The chill and fog finally began to lift as we approached Cape Caution. We could see now that there were birds everywhere. Pigeon guillemots, common murres, pink-footed shearwaters, storm petrels. They rose and fell in the air over the waves, settled on the water, and rode up and down the crests, diving for fish, then flying again. We motored past Egg Island, which sits in spectacular isolation at the entrance to Fitz Hugh Sound from Queen Charlotte Sound, its red-roofed lighthouse exposed to the full sweep of the Pacific. Then, finally, mercifully, we were around the cape and waltzing up Fitz Hugh Sound, a wide channel protected by the cliffs of Calvert Island. The swells subsided and the fog dissipated, revealing bright blue sky.
The wind picked up, along with our spirits. We’d made it! We raised the main and sped along, harnessing a light breeze.
* * *
An unreal quality attended those first few days, just the two of us. The dawning awareness that this was a new stage of life. Each small thing—the weather clearing! Rounding Cape Caution!—seemed outsized. Before, so much of our relationship had been kid focused. Work focused. Days conceived—and lived—as to-do lists. And now this: something wacky and worthy, just us. It was heady, yes, but also daunting, this uncharted territory together.
It turned out to be a dazzling, sunny afternoon. A few hours later we took down the sail and motored into Pruth Bay, a glacier-carved channel where scrappy windblown spruces clung to crevasses in steep rock walls. Around us, low cliffs, and salmon the size of fireplace logs leaping clear out of the water. “Toaster fish!” we exclaimed, watching the silly fish eject themselves into the air with startling enthusiasm.
We set the anchor and took in our surroundings. A low tombolo separated Pruth Bay from the open Pacific, and on that stretch of land sat a large red-roofed lodge and a series of cabins; according to our sailing guides, the enterprise had once been a fishing lodge but was now the site of an unusual undertaking called the Hakai Institute. Impressive docks fronted the place; a small Nordic tug was the only other boat anchored in the harbor.
I’d read in Cruising the Secret Coast: Unexplored Anchorages about a beautiful, deserted white-sand beach that sat on the opposite side of the lodge, facing the Pacific. But unlike sailors cruising the Caribbean or sailing the coast of Mexico, we wouldn’t be strolling many deserted white-sand beaches in the Great Bear Rainforest. The fact that one existed here at all was so miraculous it was the main thing that kept me going that long day, hunkered down at the helm in my storm gear. I couldn’t wait to take the dinghy over and walk on white sand.
In five minutes we’d peeled off our foul-weather gear, lowered ourselves into the dinghy, and motored across to the lodge. Two speedy-looking red-trimmed aluminum research vessels were tied to the docks; the Hakai Express and the Hakai Spirit. We lashed our dinghy to one of the sturdy concrete docks and walked up the ramp to land, where a small sign welcomed visitors to follow a rainforest trail to the beach. It felt wonderful to stretch our legs after the seven-hour crossing that day. Along the way we passed well-kept gardens planted with shrub roses and lavender, the red-roofed lodge, and several cabins; we then crossed a log bridge leading into the forest. The trail wound through ferns and salal (a sturdy Pacific Northwest Coast e
vergreen shrub with dark green lustrous leaves) and silver snags of ancient spruce trunks here and there, and then back into trees again—madrone, cedar, Sitka spruce. Then the minty, cedary scent of the forest shifted, and you could smell the beach before you saw it: driftwood and salt air. In the distance, the rhythm and rumble of surf.

Record extracts:
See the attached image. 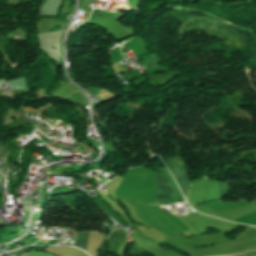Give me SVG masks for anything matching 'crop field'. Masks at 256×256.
<instances>
[{"mask_svg":"<svg viewBox=\"0 0 256 256\" xmlns=\"http://www.w3.org/2000/svg\"><path fill=\"white\" fill-rule=\"evenodd\" d=\"M154 176H155L158 194L152 203L166 206L172 197L173 190L165 174H161V175L154 174Z\"/></svg>","mask_w":256,"mask_h":256,"instance_id":"crop-field-1","label":"crop field"},{"mask_svg":"<svg viewBox=\"0 0 256 256\" xmlns=\"http://www.w3.org/2000/svg\"><path fill=\"white\" fill-rule=\"evenodd\" d=\"M88 232L76 233L75 246L86 250Z\"/></svg>","mask_w":256,"mask_h":256,"instance_id":"crop-field-2","label":"crop field"}]
</instances>
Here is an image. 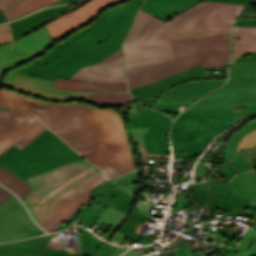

Given problem: In the sailing passage, what were the two research vessels tied to the docks at the lodge called?

Answer to this task: The Hakai Express and the Hakai Spirit.